“Alongside every religion lies a political opinion which is linked to it by affinity,” wrote Tocqueville. The religious motivation of political forces, not least in the world’s conflict zones, is one reason why the incoming U.S. administration must integrate issues of religious freedom into foreign policy in the areas of democracy promotion, counter terrorism, and public diplomacy, a new book argues.
“Religion is seldom a purely private matter,” writes Thomas F. Farr, visiting professor at Georgetown University’s School of Foreign Service, as people “draw on their religious beliefs to shape the laws and policies under which they live their lives.”
The new administration should reinstate the position of Ambassador-at-Large for International Religious Freedom, created by the 1998 International Religious Freedom Act, and appoint an individual “capable of mainstreaming this issue into democracy promotion, counter-terrorism and public diplomacy”, Farr suggests.
“In the 21st century the challenge for American policy is to help shape the religion-state relationship in key countries — such as Iraq, Pakistan, Egypt, India, Russia, and China — so that religious ideas and actors are accommodated to the public good,” he contends.
The National Endowment for Democracy and its affiliates have done excellent work in seeding democracy, and assisting groups cultivating the “civil society of those voluntary associations and non-governmental organizations that teach citizens the habits and the virtues that democracy needs.” But religious freedom should also figure more largely in the work of democracy assistance groups, he says.
“We have got to include religious freedom in the National Endowment for Democracy, the National Democratic Institute, the International Republican Institute, the USAID, and all of our democracy promotion efforts,” he writes. “We’ve got to mandate it, because it’s not going to happen unless it is required. The habits of thought are too entrenched.”
Others appear to share his view. “The National Endowment for Democracy promotes programs largely indifferent to the question of religious freedom,” wrote Joseph Loconte in a recent review of Farr’s book. But the NED’s grantee profile does include many groups that actively promote religious liberty, tolerance and inter-faith dialog.
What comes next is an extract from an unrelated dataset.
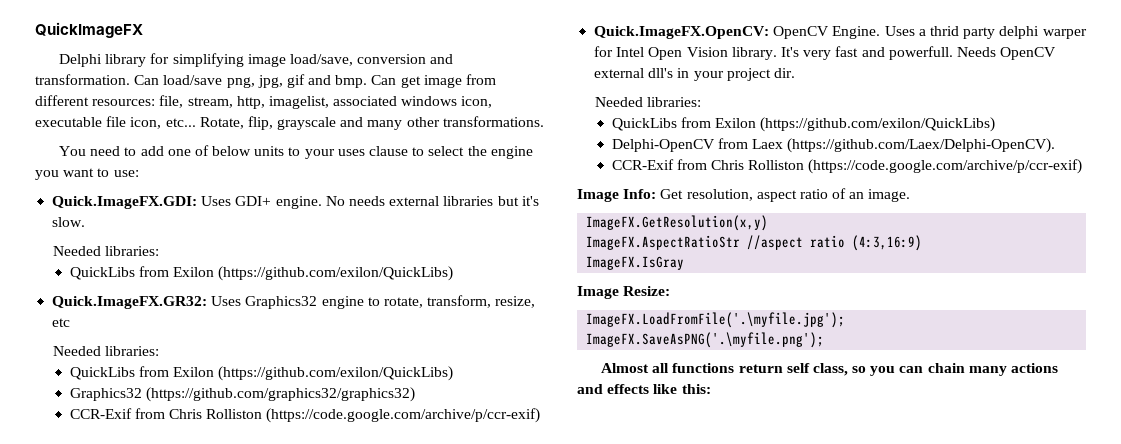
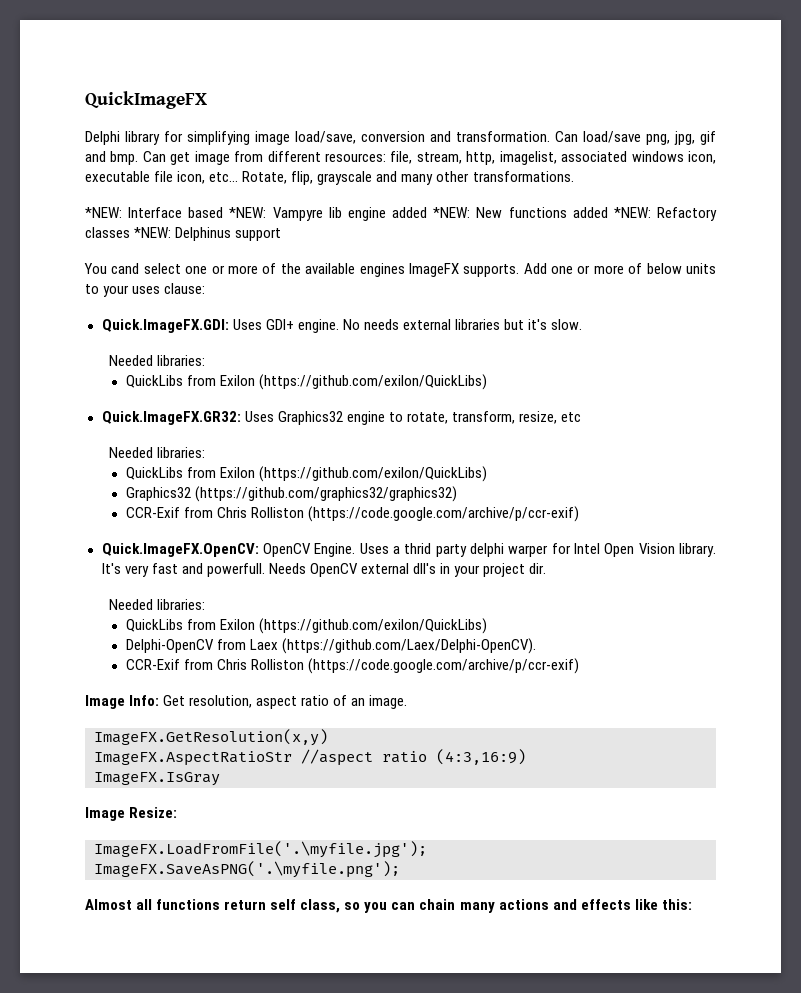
[59,146,191,156] You need to add one -> [85,207,717,221] [85,227,282,241] [84,263,624,277] *NEW: Interface based *NEW: Vampyre lib engine added *NEW: New functions added *NEW: Refactory classes *NEW: Delphinus support // You cand select one or more of the available engines ImageFX supports. Add one or more
[369,146,533,159] [35,168,139,180] clause to select the engine you want to use: -> [164,283,206,294] clause:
Sudan’s Inter-Religious Council, for example, publicizes violations of religious liberty, surveys educational institutions to identify religious biases and trains Christian and Muslim youth on issues of religious freedom.
The China Aid Association‘s quarterly journal analyzes and documents human rights abuses of religious believers, and maintains an online library of Chinese and English-language laws and regulations governing religious practice in China.
In Pakistan, the Lahore-based Democratic Commission for Human Development runs an educational and advocacy program to counter the influence of religious extremism and to foster principles of religious freedom and tolerance.
Que Me, the leading international advocate of human rights in Vietnam, has worked extensively with the Unified Buddhist Church of Vietnam and the Paris-based International Buddhist Information Bureau in promoting freedom of worship in the communist state.
The International Forum for Islamic Dialogue supports and assists liberal Muslim democrats in promulgating modern interpretations of Islam and highlighting the compatibility of Islamic values with universal values of human rights, democracy, pluralism, cultural diversity, and women’s rights.
Promoting democracy inevitably requires an appreciation of the fact that freedom of worship is inextricably bound up with basic democratic rights, including freedom of speech, association and conscience. Religious freedom is, to coin a cliché, the canary in the coal mine: where freedom of worship is denied or compromised, other liberties are invariably and equally vulnerable.